(Data provided begins)
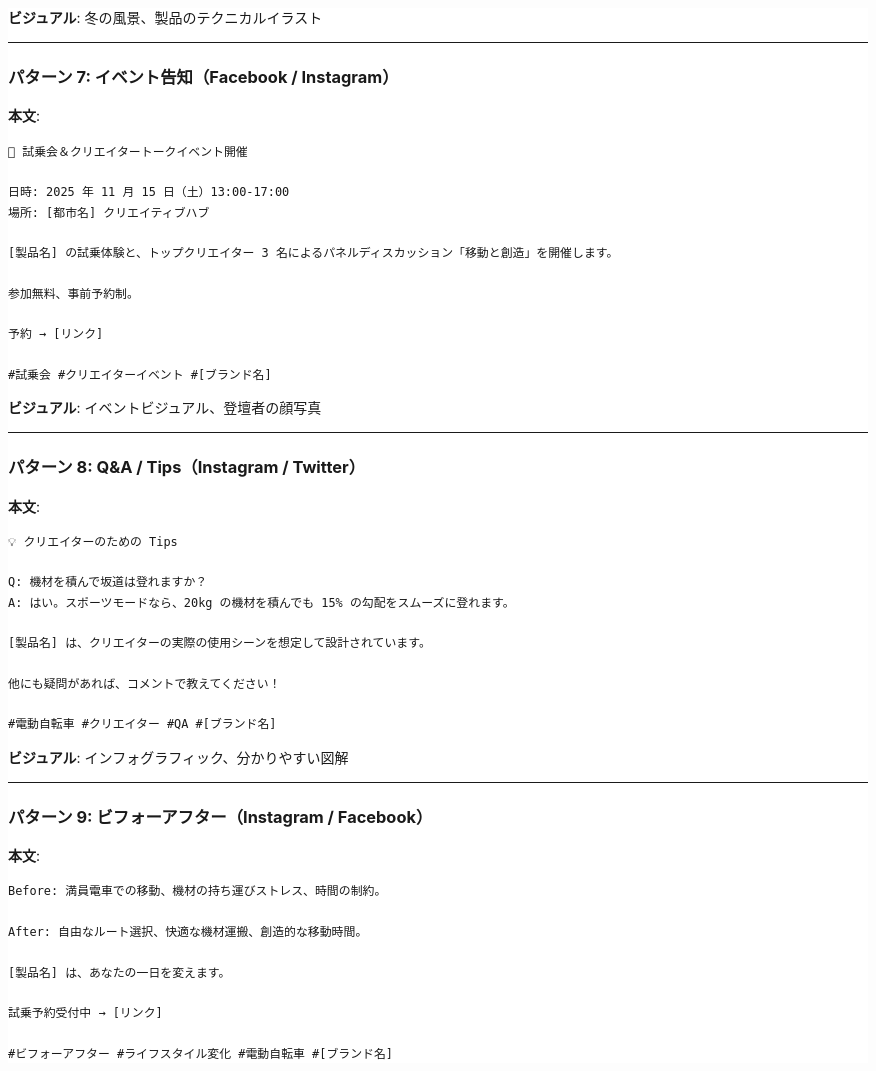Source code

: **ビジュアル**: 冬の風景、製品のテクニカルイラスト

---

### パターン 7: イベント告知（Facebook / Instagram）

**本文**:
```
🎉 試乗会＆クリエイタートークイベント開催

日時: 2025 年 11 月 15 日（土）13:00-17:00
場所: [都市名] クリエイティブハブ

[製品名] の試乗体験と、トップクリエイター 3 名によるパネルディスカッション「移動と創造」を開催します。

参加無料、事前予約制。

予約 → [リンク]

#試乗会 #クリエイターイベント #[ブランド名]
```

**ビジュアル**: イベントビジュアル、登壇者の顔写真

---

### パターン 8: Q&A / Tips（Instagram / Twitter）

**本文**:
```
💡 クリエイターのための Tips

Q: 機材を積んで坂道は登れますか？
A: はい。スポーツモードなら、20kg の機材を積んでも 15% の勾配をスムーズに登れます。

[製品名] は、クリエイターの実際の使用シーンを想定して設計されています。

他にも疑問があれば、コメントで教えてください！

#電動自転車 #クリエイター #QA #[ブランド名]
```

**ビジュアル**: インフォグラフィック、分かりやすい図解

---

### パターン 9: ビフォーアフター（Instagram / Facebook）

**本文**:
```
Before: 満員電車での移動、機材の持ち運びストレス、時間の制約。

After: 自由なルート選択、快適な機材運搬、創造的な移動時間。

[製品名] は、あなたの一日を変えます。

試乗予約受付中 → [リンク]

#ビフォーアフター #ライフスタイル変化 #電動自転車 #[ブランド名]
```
(Data provided ends)
▶ _Exercise goal_:
Every line above with the string "Instagram" in it should be copied into the answer.

▶ _Answer to this task_:
### パターン 7: イベント告知（Facebook / Instagram）
### パターン 8: Q&A / Tips（Instagram / Twitter）
### パターン 9: ビフォーアフター（Instagram / Facebook）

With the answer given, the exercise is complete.